Mosasaurs, including the Wakayama Soryu, were apex predators in prehistoric oceans, existing from about 100 million to 66 million years ago. They lived alongside dinosaurs like the Tyrannosaurus rex but were wiped out by the same mass extinction event caused by an asteroid impact in the Gulf of Mexico.

“Blue dragon” cultural context

The naming of the mosasaur as “blue dragon” resonates deeply with Japanese folklore, where dragons are significant mythical creatures. “In China, dragons make thunder and live in the sky. They became aquatic in Japanese mythology,” explains Konishi, highlighting the cultural symbolism behind this naming.

The discovery of the Wakayama Soryu opens new avenues in understanding the diversity and evolution of mosasaurs. It challenges established notions of marine reptile locomotion and enriches our knowledge of the ancient oceans that once covered our planet.
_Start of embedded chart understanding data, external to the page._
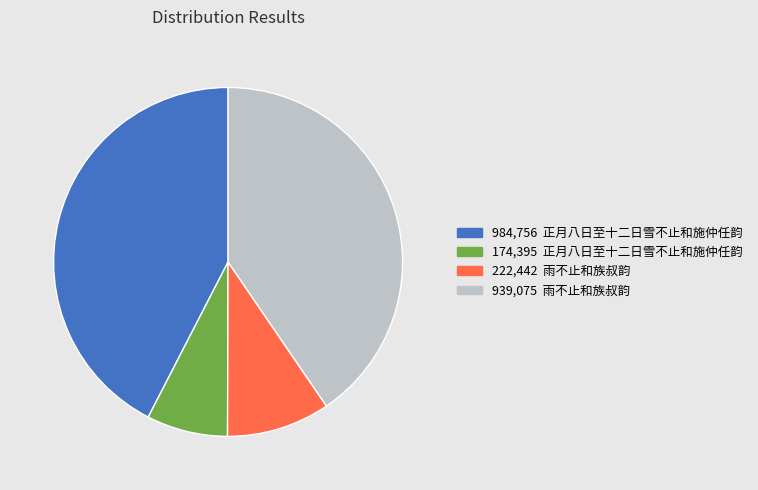

Is there any slice that represents more than half of the pie?

No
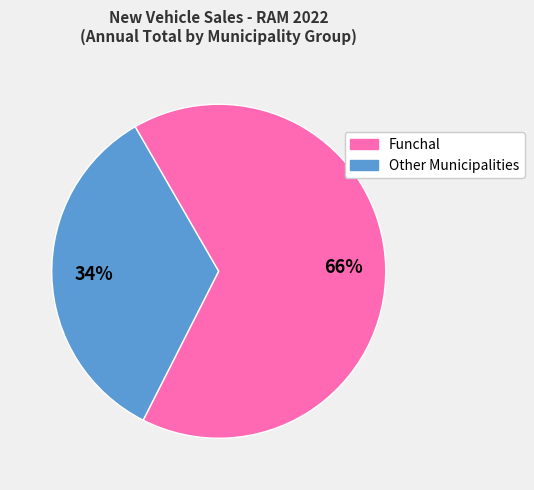

Is there a majority slice in this chart?

Yes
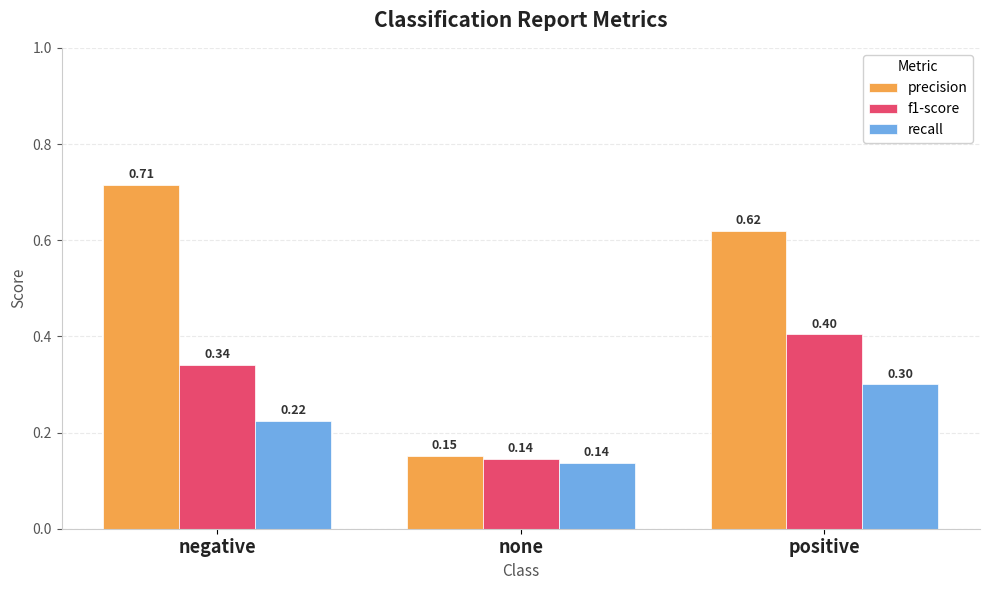

At which category does the chart reach its minimum across all series?

none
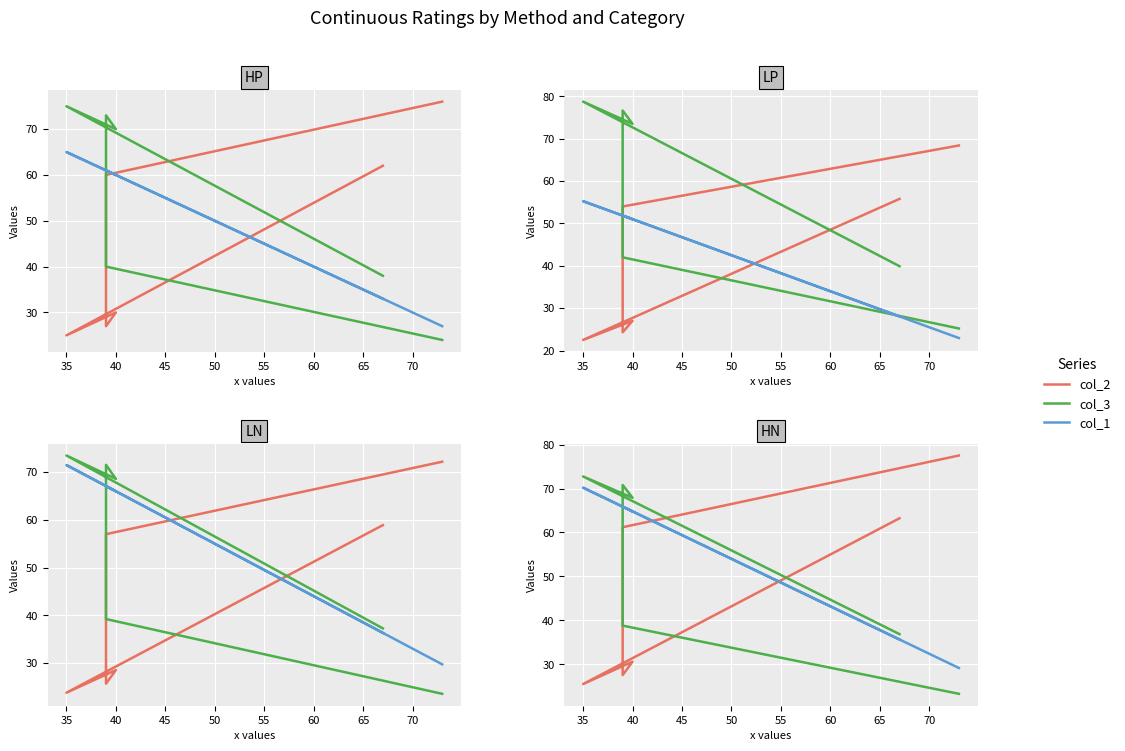

The col_1 series shows 104.1 at 50. True or false?

False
As Konishi aptly puts it, “It opens a whole can of worms that challenges our understanding of how mosasaurs swim,” thus marking a significant milestone in paleontological research.

More about mosasaurs

As mentioned above, mosasaurs, the dominant marine predators of the late Cretaceous period, ruled the ancient seas with their formidable size and adaptability. These giant reptiles, often compared to modern-day whales and sharks in terms of their ecological role, represent a fascinating chapter in Earth’s prehistoric past.

Anatomy and evolution

Mosasaurs evolved from squamate reptiles, related to modern-day snakes and lizards. Their transition from land to sea marks a significant evolutionary journey. These creatures had elongated bodies, reaching lengths of up to 50 feet, with powerful tails for swimming. Their limbs transformed into flippers, enabling efficient movement in aquatic environments.

The skull of a mosasaur was robust, equipped with strong jaws and sharp, conical teeth, perfect for gripping and tearing flesh. Their dental structure varied across species, some adapted for crushing shells and others for slicing through softer prey.

Habitat and lifestyle

Mosasaurs inhabited a wide range of marine environments, from shallow coastal waters to the open ocean. Their fossils have been discovered globally, indicating their widespread presence during the Cretaceous period.
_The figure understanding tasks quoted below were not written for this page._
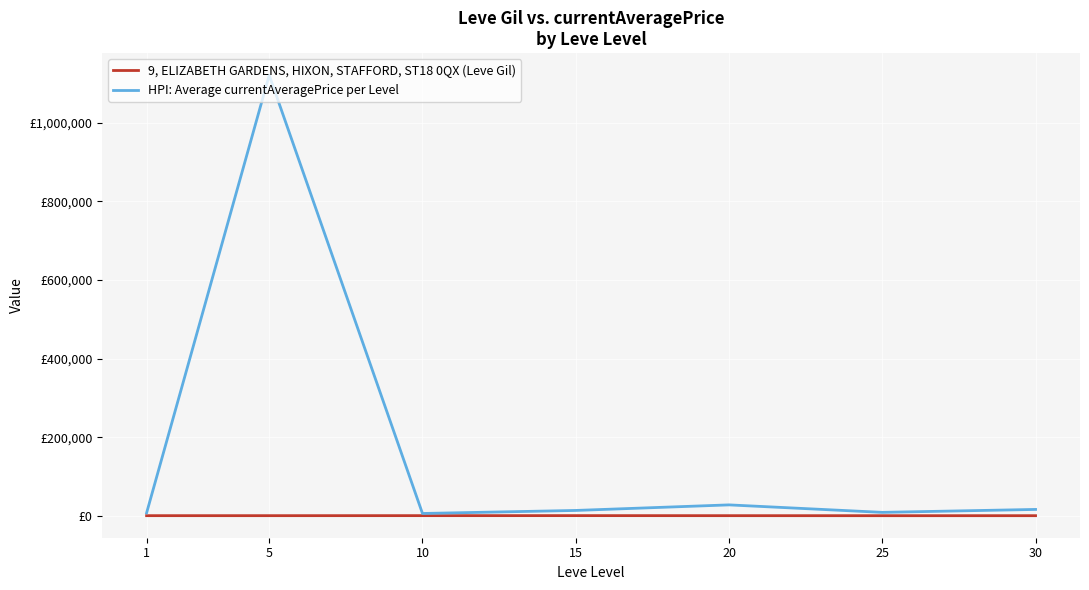

What is the approximate value of HPI: Average currentAveragePrice per Level at 20?

27946.0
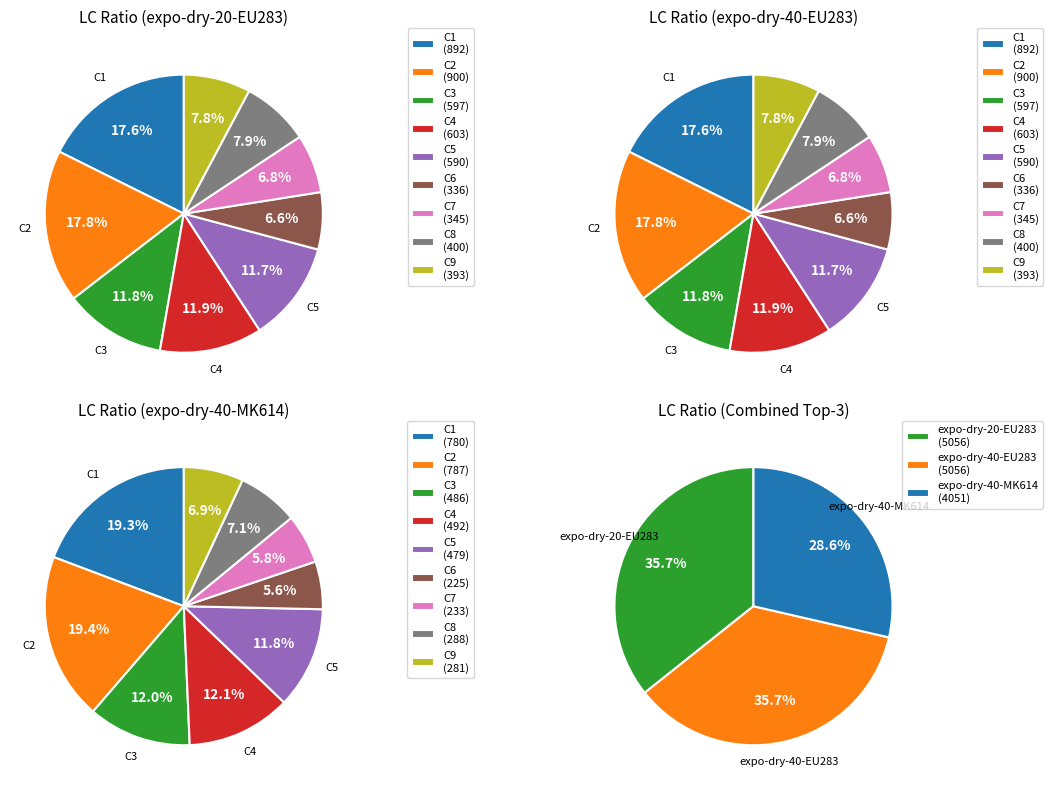

What percentage do C7 and C5 together represent?

18.5%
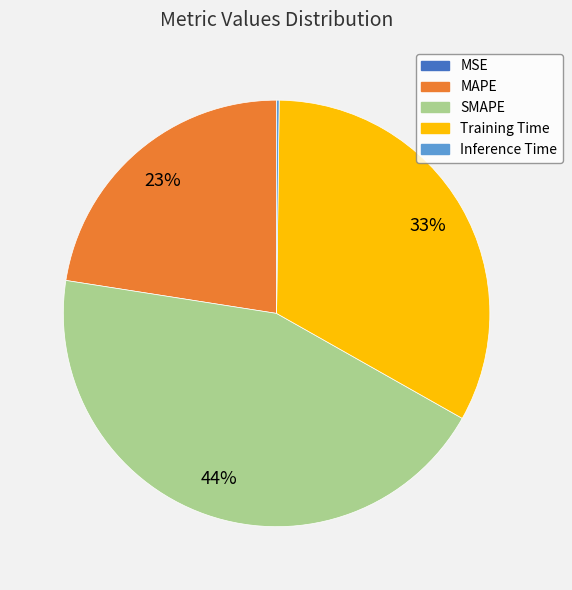

Combined, do MAPE and SMAPE account for over 50%?

Yes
As apex predators, mosasaurs fed on a diverse diet including fish, mollusks, birds, and smaller marine reptiles. They were likely ambush predators, using their speed and agility to surprise prey.

Reproduction and behavior

Unlike many marine reptiles of their time, mosasaurs gave birth to live young. This adaptation allowed them to avoid the vulnerability of laying eggs on land and further solidified their dominance in the marine ecosystem.

While not much is known about their social behavior, some evidence suggests that mosasaurs might have exhibited schooling or pack-hunting behaviors, similar to some species of modern-day dolphins and sharks.

Extinction and legacy

Mosasaurs, along with many other species, fell victim to the mass extinction event at the end of the Cretaceous period, about 66 million years ago. This event, likely caused by a massive asteroid impact, led to significant changes in Earth’s climate and ecosystems, rendering these mighty creatures extinct.
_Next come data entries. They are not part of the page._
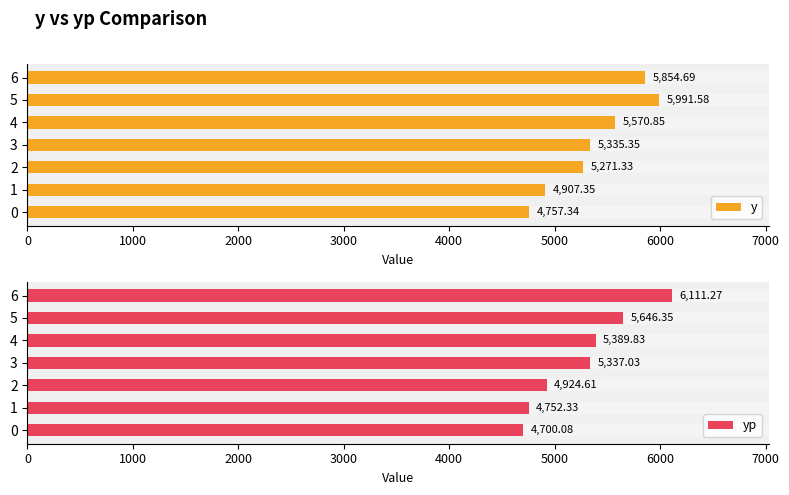

At how many categories does at least one series exceed 6091?

1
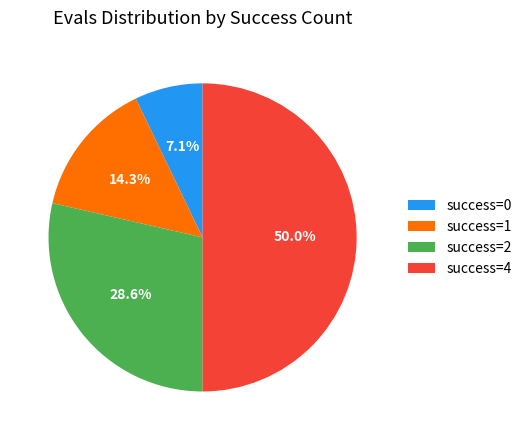

Is the sum of success=4 and success=2 greater than half?

Yes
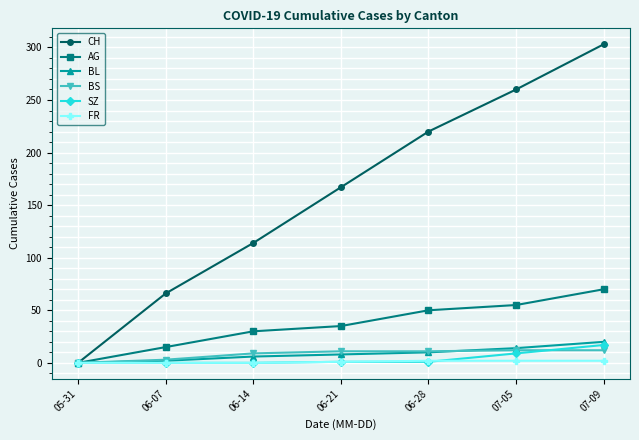

What is the greatest value displayed?

303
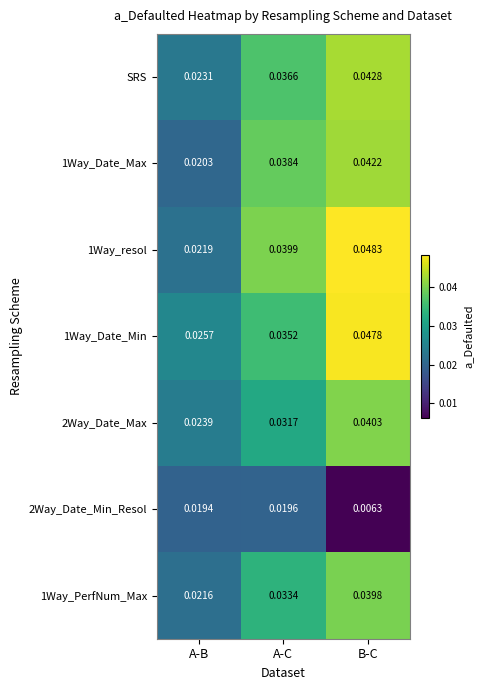

Where is 2Way_Date_Min_Resol nearest to the value 0?

B-C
Today, mosasaurs capture our imagination and contribute significantly to our understanding of prehistoric marine life. Their fossils provide valuable insights into the evolutionary history of reptiles and the dynamics of ancient marine ecosystems.

In summary, mosasaurs, the great marine lizards of the Cretaceous, represent an incredible chapter in the story of life on Earth. Their evolution, adaptation, and eventual extinction offer a compelling glimpse into the past, reminding us of the ever-changing nature of life on our planet.

The full study was published in the Journal of Systematic Palaeontology.